Imaginación y educación
¿Existen fábulas políticamente correctas? ¿Para qué valen los cuentos?
Actualizado:En nuestro ilustrado Ministerio de Igualdad, en algún rato libre, alguien cayó en la cuenta de que detrás del lobo de Caperucita se esconde, apenas disimulado, un violador incestuoso; de que en la casa de Cenicienta se siguen pautas machistas en el reparto del trabajo doméstico; e incluso de que en todos esos cuentos que terminan con boda y perdices se reproducen estereotipos sexistas y se fomentan prácticas venatorias ecológicamente poco sostenibles.

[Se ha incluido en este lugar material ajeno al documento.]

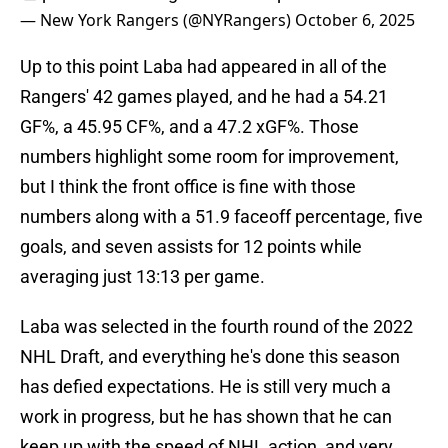
— New York Rangers (@NYRangers)
October 6, 2025
Up to this point Laba had appeared in all of the
Rangers' 42 games played, and he had a 54.21
GF%, a 45.95 CF%, and a 47.2 xGF%. Those
numbers highlight some room for improvement,
but I think the front office is fine with those
numbers along with a 51.9 faceoff percentage, five
goals, and seven assists for 12 points while
averaging just 13:13 per game.
Laba was selected in the fourth round of the 2022
NHL Draft, and everything he's done this season
has defied expectations. He is still very much a
work in progress, but he has shown that he can
keep up with the speed of NHL action, and very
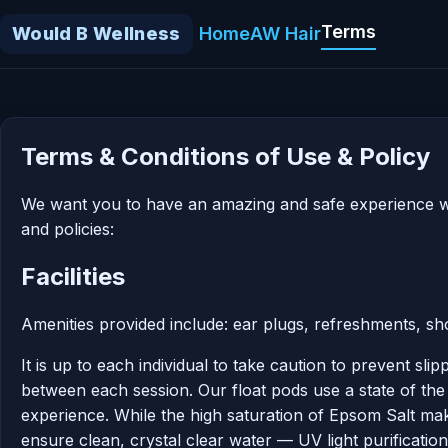
Terms
Would B Wellness
Home
AW Hair
Terms & Conditions of Use & Policy
We want you to have an amazing and safe experience wi
and policies:
Facilities
Amenities provided include: ear plugs, refreshments, show
It is up to each individual to take caution to prevent slip
between each session. Our float pods use a state of the a
experience. While the high saturation of Epsom Salt mak
ensure clean, crystal clear water — UV light purification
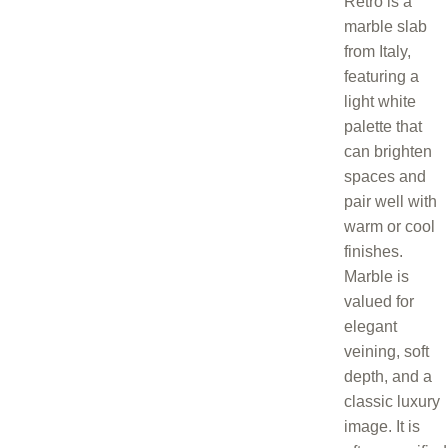
Retro is a
marble slab
from Italy,
featuring a
light white
palette that
can brighten
spaces and
pair well with
warm or cool
finishes.
Marble is
valued for
elegant
veining, soft
depth, and a
classic luxury
image. It is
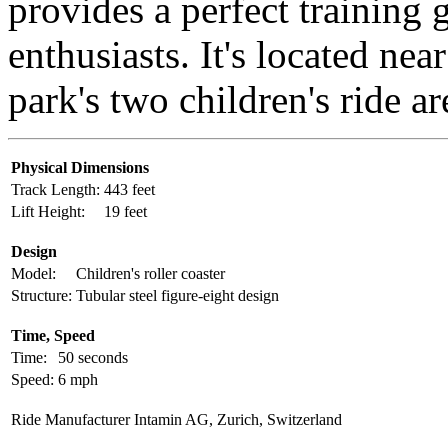
provides a perfect training 
enthusiasts. It's located nea
park's two children's ride ar
Physical Dimensions
Track Length:
443 feet
Lift Height:
19 feet
Design
Model:
Children's roller coaster
Structure:
Tubular steel figure-eight design
Time, Speed
Time:
50 seconds
Speed:
6 mph
Ride Manufacturer
Intamin AG, Zurich, Switzerland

Dicho y hecho, con la colaboración del sindicato, diseñaron un Plan, con mayúsculas y con el consabido soporte multimedia, para educar a educadores, me figuro, o para reescribir las historias en las que se forma la imaginación de los niños… en el supuesto de que nuestros niños sean capaces todavía de prestar atención a una historia que tenga planteamiento, nudo y desenlace, sin apretar a cada minuto un botón interactivo. El sueño de la razón produce monstruos, unas veces, y, otras, no pasa de producir situaciones chuscas.
Quiero creer que la mente de los niños es más complicada de lo que imaginan nuestros educadores. Y los procesos de formación, más sutiles. No basta con predicar «¡A!», y suscitar un aplauso, para que el niño entienda por qué «A» es bueno y qué significa «A» en cada caso. Ni basta con eliminar «Z» del campo de visión para que la posibilidad de «¡Z!» deje de asomarse a la mente. En las fábulas, al menos en las buenas, lo correcto y lo incorrecto, lo cercano y lo lejano, guardan siempre una relación más fina.

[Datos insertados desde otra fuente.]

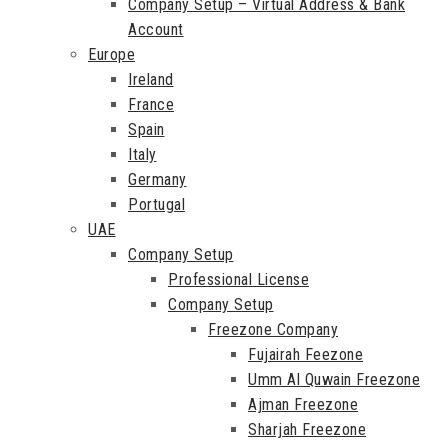
Company Setup – Virtual Address & Bank
Account
Europe
Ireland
France
Spain
Italy
Germany
Portugal
UAE
Company Setup
Professional License
Company Setup
Freezone Company
Fujairah Feezone
Umm Al Quwain Freezone
Ajman Freezone
Sharjah Freezone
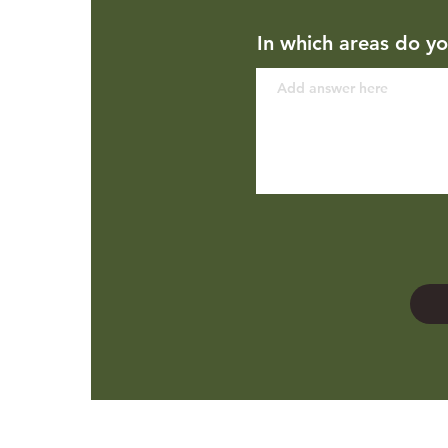
In which areas do yo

«Pensar por pares parece una necesidad», escribe Gianni Rodari el gran escritor italiano de relatos infantiles, en una nota sobre Hans Christian Andersen. «No es posible decir ‘calor’ sin pensar también ‘frío’, decir ‘blanco’ sin que surja el ‘negro’». Algunas veces los pares son totalmente arbitrarios, y entonces entra en juego la imaginación. Con las fábulas, los niños aprenden a pasar de lo blanco a lo negro, de lo bueno a lo malo, arbitrariamente. Es un ejercicio imprescindible. Pero no por el «contenido inmediato» de lo que cuentan, por «la ideología de la que pueden ser portadoras», sino porque a través de ellas se aprende a «afrontar la realidad con el ojo libre de prejuicios, a inventar puntos de vista para observarla, a ver lo invisible, igual que un científico ‘vio’ las ondas electromagnéticas donde nadie antes había visto nada».

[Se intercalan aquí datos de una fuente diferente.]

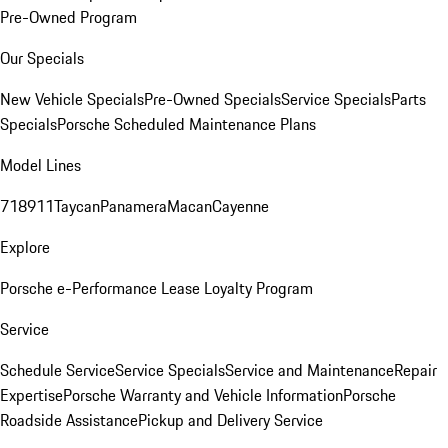
Pre-Owned Program
Our Specials
New Vehicle Specials
Pre-Owned Specials
Service Specials
Parts
Specials
Porsche Scheduled Maintenance Plans
Model Lines
718
911
Taycan
Panamera
Macan
Cayenne
Explore
Porsche e-Performance
Lease Loyalty Program
Service
Schedule Service
Service Specials
Service and Maintenance
Repair
Expertise
Porsche Warranty and Vehicle Information
Porsche
Roadside Assistance
Pickup and Delivery Service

La psicología ministerial, por el contrario, supone que basta aplaudir lo correcto y denostar lo perverso para que los niños se comporten correctamente. Se equivocan. Lo único que se consigue con esa receta, si es que se consigue algo, es atrofiar el órgano de la imaginación, con el consiguiente empobrecimiento de la sensibilidad ética.